When it was the weekends, I begged my mom to go to the hospital with her. So while she did her patient rounds, I would hang out in the gift shop. And I was always very quiet and well behaved, mainly because at home, my mother repeated often, ‘children are to be seen, not heard,’ just as she was told when she grew up.
Now the conversations on the phone with my father were mainly about how I was doing in school. He came from the generation that believed that with an education, you could get a good job, a pension, and a secure future.
So when he found out that I was performing in a music recital, or a school play, I often heard the tone of disapproval in his voice. He told me I needed to focus on my grades. Successful musicians and actors are just one in a million.
My dad grew up in Tennessee. It’s one of the United States known for country music. And many people travel there to look for fame, but very few people find it.
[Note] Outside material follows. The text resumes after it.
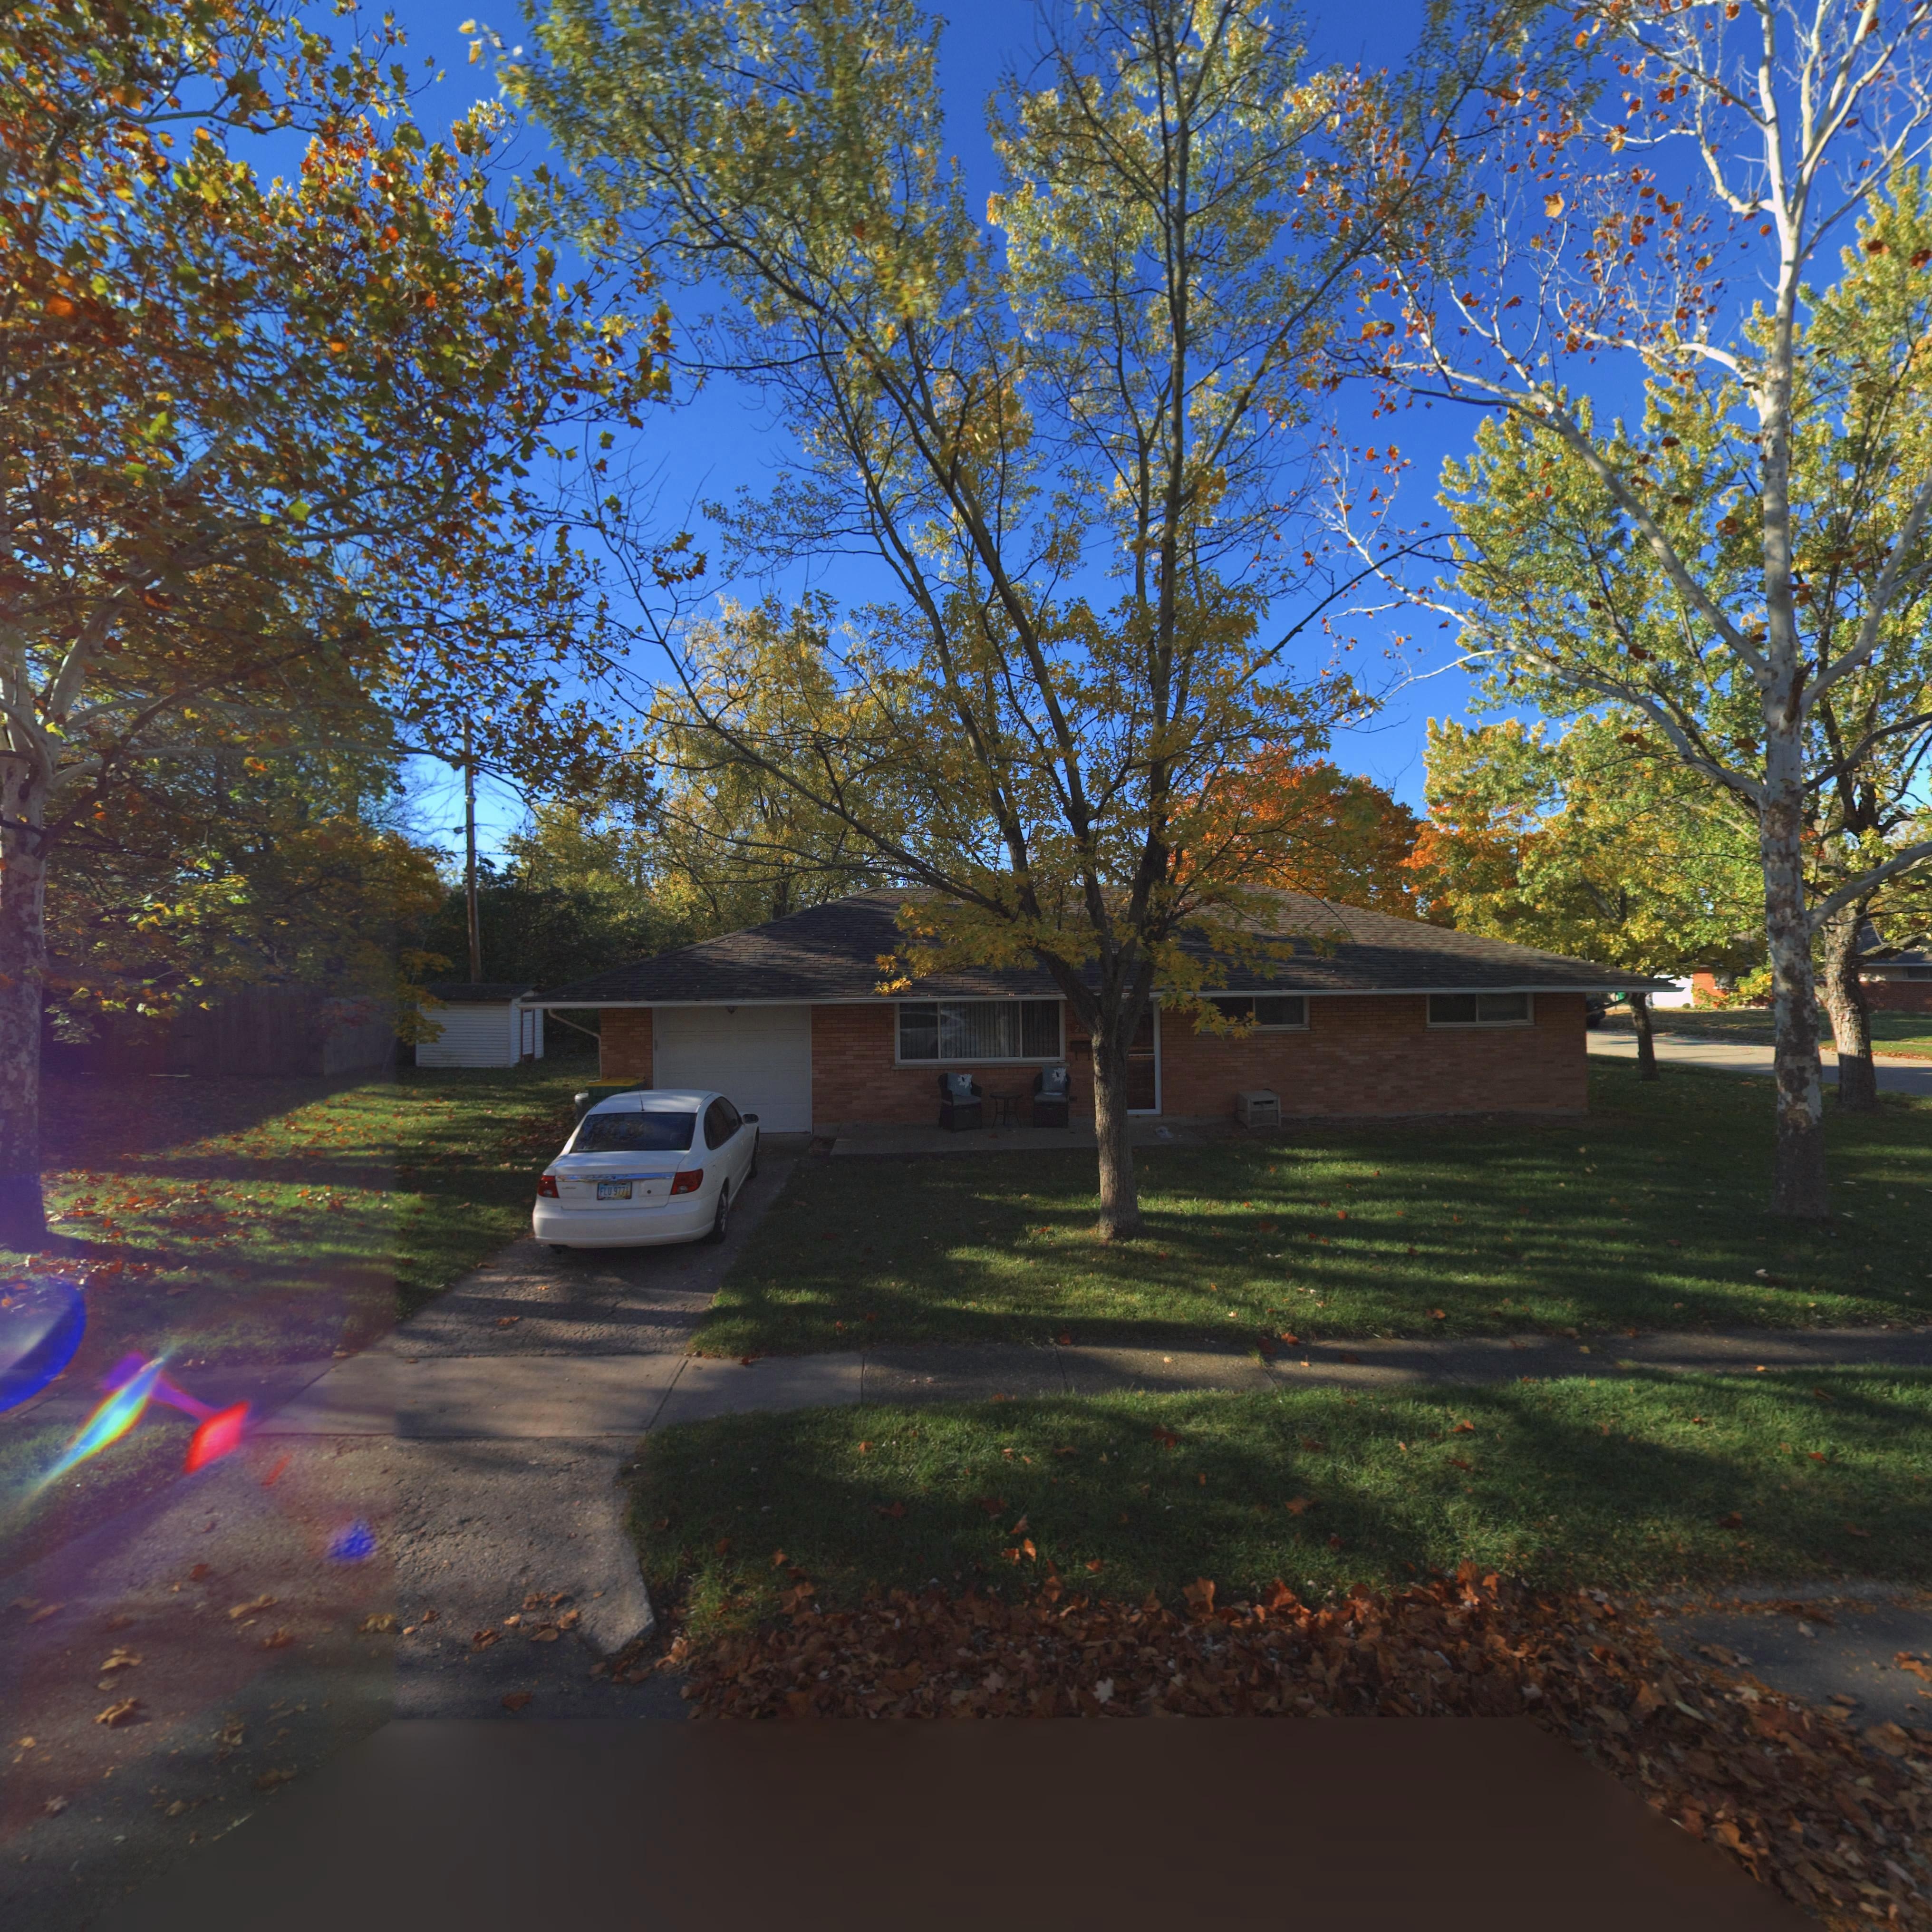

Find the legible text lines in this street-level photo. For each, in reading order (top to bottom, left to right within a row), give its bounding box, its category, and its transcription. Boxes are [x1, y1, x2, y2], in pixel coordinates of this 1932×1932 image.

[1073, 1024, 1080, 1032] StreetNumber: 2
Now my dad is actually an excellent guitar and banjo player, and he excels in photography. So it’s really not surprising that music and creative arts are natural passions for me. But he always discouraged me from pursuing them as a career, because he had seen too many people try and fail at that.
So I worked really hard at school so that I could keep my dad’s approval so that I could keep performing in theater, band and choir. It was through music and theater that I could move and release the emotions that were bottled up inside of me. And it was on stage that I was finally told it was good to be seen and totally acceptable to speak up and sing out loud.
So, when I got to university, I performed in community theater, I discovered video production, and I became the general manager of our campus TV station as a pre-med student.
And this is when my father told me that I was a dilettante, just like him.
Enter diagnosis number one: dilettante, a person who cultivates an area of interest, such as the arts without serious commitment or knowledge. Synonyms include dabbler, tinkerer, trifler, amateur, non-professional, non-specialist. Pretty negative, right?
Isn’t it amazing how quickly we slap a label on anything that’s outside of the box, instead of encouraging the individuality within each of us?
Once again, my father urged me to focus on my studies so that I could get accepted to medical school. And I felt that need to hide and downplay my true passions and interests. I didn’t want to be seen as not serious.
So from childhood to early adulthood, I became a chameleon. I did everything I could to look, sound and behave in serious, acceptable ways.
And over time, I noticed this growing sense of unease. I never quite felt comfortable in my own skin. I didn’t feel like I was good enough. And I was terrified that someone would find out I wasn’t smart enough.
And sadly, I never got to enjoy the fruits of my hard labor. Getting all A’s on a report card or a standing ovation. Didn’t make me feel good about myself, or proud.
In fact, my self-worth never increased based on the things I did, but I still tried really hard to be perfect. And I remember feeling intense shame, anytime that urge for creative expression bubbles up inside of me. It was not a fun way to live. And I was pretty sad and alone.